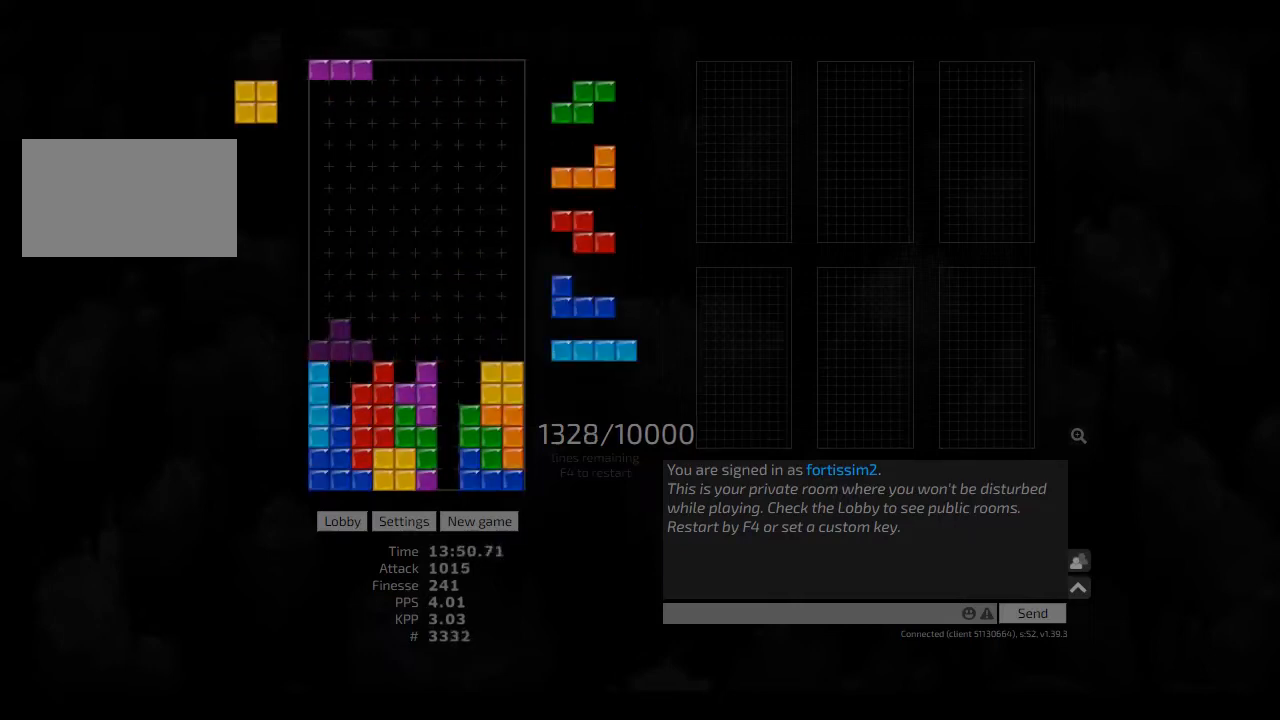
{"keys": ["hd", "hl", "left"], "events": [[125, "left", "up"], [250, "hl", "down"], [250, "right", "down"], [333, "hl", "up"], [417, "hd", "down"], [417, "hl", "down"], [417, "left", "down"], [417, "right", "up"]]}
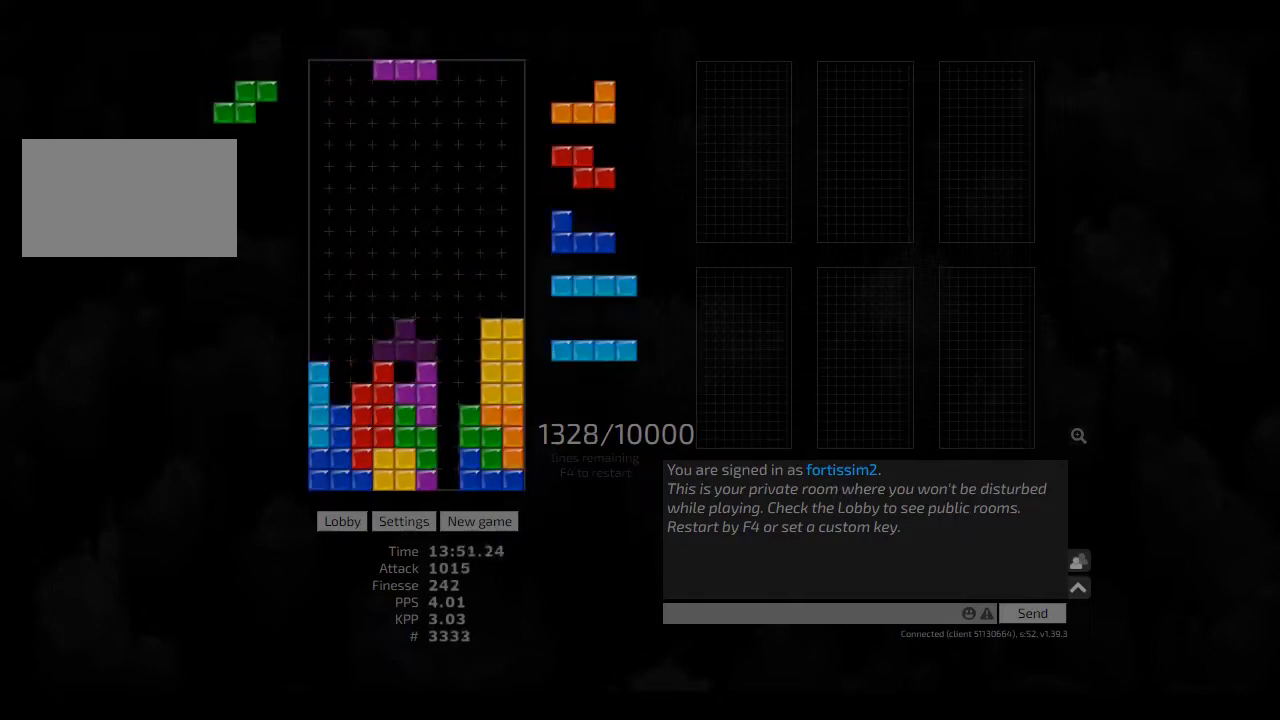
{"keys": ["cw", "hd"], "events": [[42, "hd", "up"], [83, "cw", "down"], [83, "hl", "up"], [83, "left", "up"], [125, "cw", "up"], [167, "hd", "down"], [292, "cw", "down"], [292, "hd", "up"], [292, "left", "down"], [333, "cw", "up"], [333, "left", "up"], [375, "left", "down"], [417, "left", "up"], [458, "hd", "down"], [500, "cw", "down"]]}
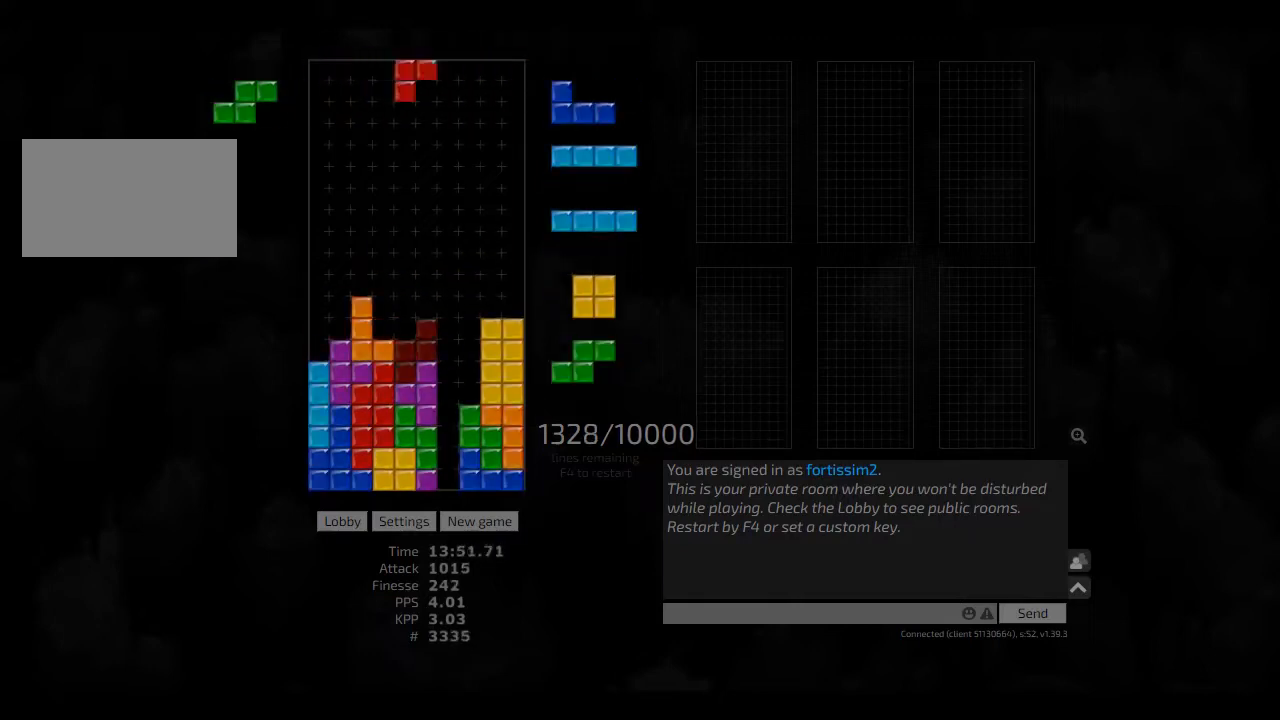
{"keys": ["ccw"], "events": [[42, "hd", "up"], [83, "cw", "up"], [83, "hd", "down"], [167, "hl", "down"], [208, "hd", "up"], [250, "hl", "up"], [292, "hd", "down"], [333, "right", "down"], [417, "hd", "up"], [458, "right", "up"], [500, "ccw", "down"]]}
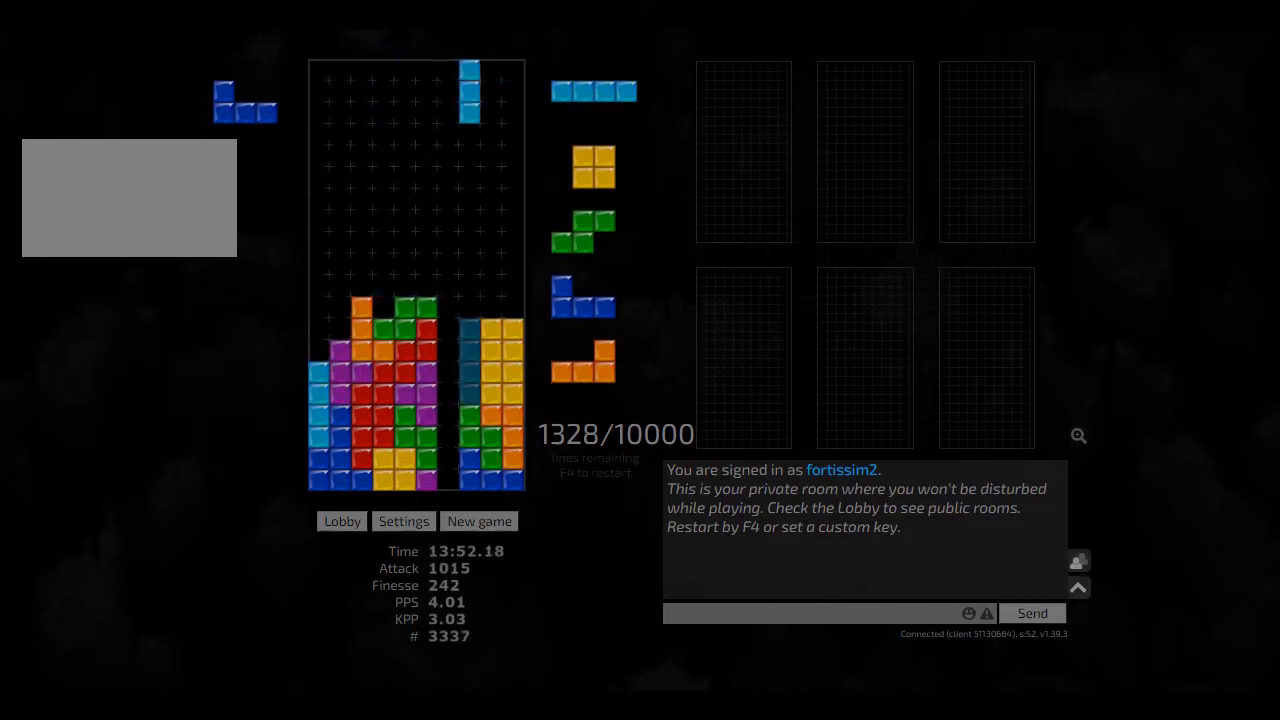
{"keys": ["hd"], "events": [[83, "ccw", "up"], [83, "hd", "down"], [125, "hl", "down"], [125, "right", "down"], [250, "hd", "up"], [250, "hl", "up"], [333, "hd", "down"], [417, "hd", "up"], [417, "right", "up"], [500, "hd", "down"]]}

────────────────────

Go through the listing above and write it out again exactly, dropping the pictures.

** Answer space **
{"keys": ["hd", "hl", "left"], "events": [[125, "left", "up"], [250, "hl", "down"], [250, "right", "down"], [333, "hl", "up"], [417, "hd", "down"], [417, "hl", "down"], [417, "left", "down"], [417, "right", "up"]]}
{"keys": ["cw", "hd"], "events": [[42, "hd", "up"], [83, "cw", "down"], [83, "hl", "up"], [83, "left", "up"], [125, "cw", "up"], [167, "hd", "down"], [292, "cw", "down"], [292, "hd", "up"], [292, "left", "down"], [333, "cw", "up"], [333, "left", "up"], [375, "left", "down"], [417, "left", "up"], [458, "hd", "down"], [500, "cw", "down"]]}
{"keys": ["ccw"], "events": [[42, "hd", "up"], [83, "cw", "up"], [83, "hd", "down"], [167, "hl", "down"], [208, "hd", "up"], [250, "hl", "up"], [292, "hd", "down"], [333, "right", "down"], [417, "hd", "up"], [458, "right", "up"], [500, "ccw", "down"]]}
{"keys": ["hd"], "events": [[83, "ccw", "up"], [83, "hd", "down"], [125, "hl", "down"], [125, "right", "down"], [250, "hd", "up"], [250, "hl", "up"], [333, "hd", "down"], [417, "hd", "up"], [417, "right", "up"], [500, "hd", "down"]]}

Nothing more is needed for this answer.